(Collection entries)
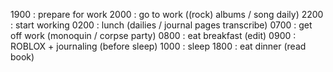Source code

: 1900 : prepare for work
2000 : go to work ((rock) albums / song daily)
2200 : start working
0200 : lunch (dailies / journal pages transcribe)
0700 : get off work (monoquin / corpse party)
0800 : eat breakfast (edit)
0900 : ROBLOX + journaling (before sleep)
1000 : sleep
1800 : eat dinner (read book)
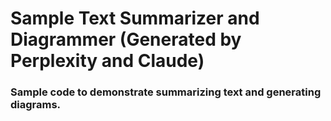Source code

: <h1>Sample Text Summarizer and Diagrammer (Generated by Perplexity and Claude)</h1>

<h3>Sample code to demonstrate summarizing text and generating diagrams.</h3>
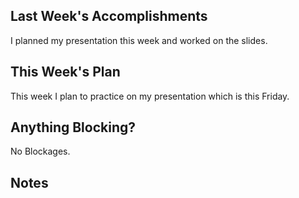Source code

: ## Last Week's Accomplishments

I planned my presentation this week and worked on the slides.


## This Week's Plan

This week I plan to practice on my presentation which is this Friday. 


## Anything Blocking?

No Blockages.

## Notes

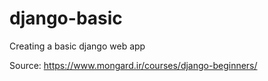 # django-basic
Creating a basic django web app  


Source: 
https://www.mongard.ir/courses/django-beginners/
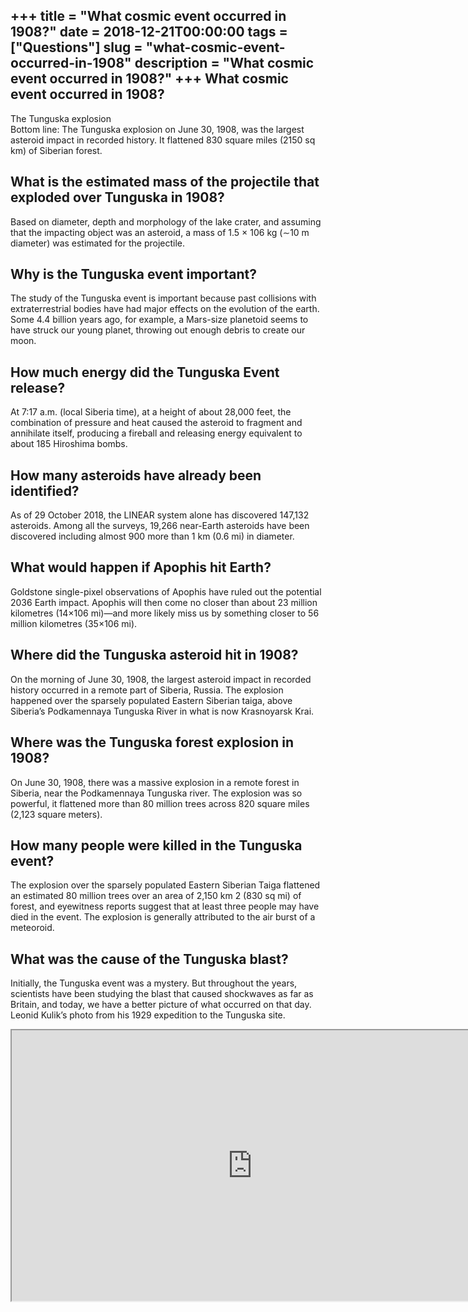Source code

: +++
title = "What cosmic event occurred in 1908?"
date = 2018-12-21T00:00:00
tags = ["Questions"]
slug = "what-cosmic-event-occurred-in-1908"
description = "What cosmic event occurred in 1908?"
+++
What cosmic event occurred in 1908?
-----------------------------------

The Tunguska explosion  
Bottom line: The Tunguska explosion on June 30, 1908, was the largest asteroid impact in recorded history. It flattened 830 square miles (2150 sq km) of Siberian forest.

What is the estimated mass of the projectile that exploded over Tunguska in 1908?
---------------------------------------------------------------------------------

Based on diameter, depth and morphology of the lake crater, and assuming that the impacting object was an asteroid, a mass of 1.5 × 106 kg (∼10 m diameter) was estimated for the projectile.

Why is the Tunguska event important?
------------------------------------

The study of the Tunguska event is important because past collisions with extraterrestrial bodies have had major effects on the evolution of the earth. Some 4.4 billion years ago, for example, a Mars-size planetoid seems to have struck our young planet, throwing out enough debris to create our moon.

How much energy did the Tunguska Event release?
-----------------------------------------------

At 7:17 a.m. (local Siberia time), at a height of about 28,000 feet, the combination of pressure and heat caused the asteroid to fragment and annihilate itself, producing a fireball and releasing energy equivalent to about 185 Hiroshima bombs.

How many asteroids have already been identified?
------------------------------------------------

As of 29 October 2018, the LINEAR system alone has discovered 147,132 asteroids. Among all the surveys, 19,266 near-Earth asteroids have been discovered including almost 900 more than 1 km (0.6 mi) in diameter.

What would happen if Apophis hit Earth?
---------------------------------------

Goldstone single-pixel observations of Apophis have ruled out the potential 2036 Earth impact. Apophis will then come no closer than about 23 million kilometres (14×106 mi)—and more likely miss us by something closer to 56 million kilometres (35×106 mi).

Where did the Tunguska asteroid hit in 1908?
--------------------------------------------

On the morning of June 30, 1908, the largest asteroid impact in recorded history occurred in a remote part of Siberia, Russia. The explosion happened over the sparsely populated Eastern Siberian taiga, above Siberia’s Podkamennaya Tunguska River in what is now Krasnoyarsk Krai.

Where was the Tunguska forest explosion in 1908?
------------------------------------------------

On June 30, 1908, there was a massive explosion in a remote forest in Siberia, near the Podkamennaya Tunguska river. The explosion was so powerful, it flattened more than 80 million trees across 820 square miles (2,123 square meters).

How many people were killed in the Tunguska event?
--------------------------------------------------

The explosion over the sparsely populated Eastern Siberian Taiga flattened an estimated 80 million trees over an area of 2,150 km 2 (830 sq mi) of forest, and eyewitness reports suggest that at least three people may have died in the event. The explosion is generally attributed to the air burst of a meteoroid.

What was the cause of the Tunguska blast?
-----------------------------------------

Initially, the Tunguska event was a mystery. But throughout the years, scientists have been studying the blast that caused shockwaves as far as Britain, and today, we have a better picture of what occurred on that day. Leonid Kulik’s photo from his 1929 expedition to the Tunguska site.

<iframe allow="accelerometer; autoplay; clipboard-write; encrypted-media; gyroscope; picture-in-picture" allowfullscreen="" class="__youtube_prefs__  epyt-is-override  no-lazyload" data-no-lazy="1" data-origheight="433" data-origwidth="770" data-skipgform_ajax_framebjll="" height="433" id="_ytid_72990" loading="lazy" src="https://www.youtube.com/embed/F7PX51IeMbU?enablejsapi=1&autoplay=0&cc_load_policy=0&cc_lang_pref=&iv_load_policy=1&loop=0&modestbranding=0&rel=1&fs=1&playsinline=0&autohide=2&theme=dark&color=red&controls=1&" title="YouTube player" width="770"></iframe>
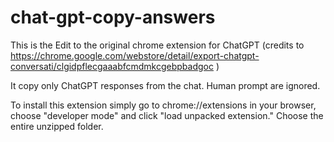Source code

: # chat-gpt-copy-answers
This is the Edit to the original chrome extension for ChatGPT (credits to https://chrome.google.com/webstore/detail/export-chatgpt-conversati/clgidpflecgaaabfcmdmkcgebpbadgoc )

It copy only ChatGPT responses from the chat. Human prompt are ignored.

To install this extension simply go to chrome://extensions in your browser, choose "developer mode" and click "load unpacked extension." Choose the entire unzipped folder.

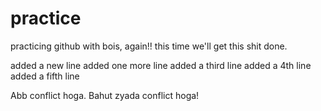 # practice
practicing github with bois, again!! this time we'll get this shit done.

added a new line
added one more line
added a third line
added a 4th line 
added a fifth line

Abb conflict hoga. Bahut zyada conflict hoga!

YOUR TASK =>
Filter the records above for "Podkamennaya" and copy every matching line.

RESULT =>
On the morning of June 30, 1908, the largest asteroid impact in recorded history occurred in a remote part of Siberia, Russia. The explosion happened over the sparsely populated Eastern Siberian taiga, above Siberia’s Podkamennaya Tunguska River in what is now Krasnoyarsk Krai.
On June 30, 1908, there was a massive explosion in a remote forest in Siberia, near the Podkamennaya Tunguska river. The explosion was so powerful, it flattened more than 80 million trees across 820 square miles (2,123 square meters).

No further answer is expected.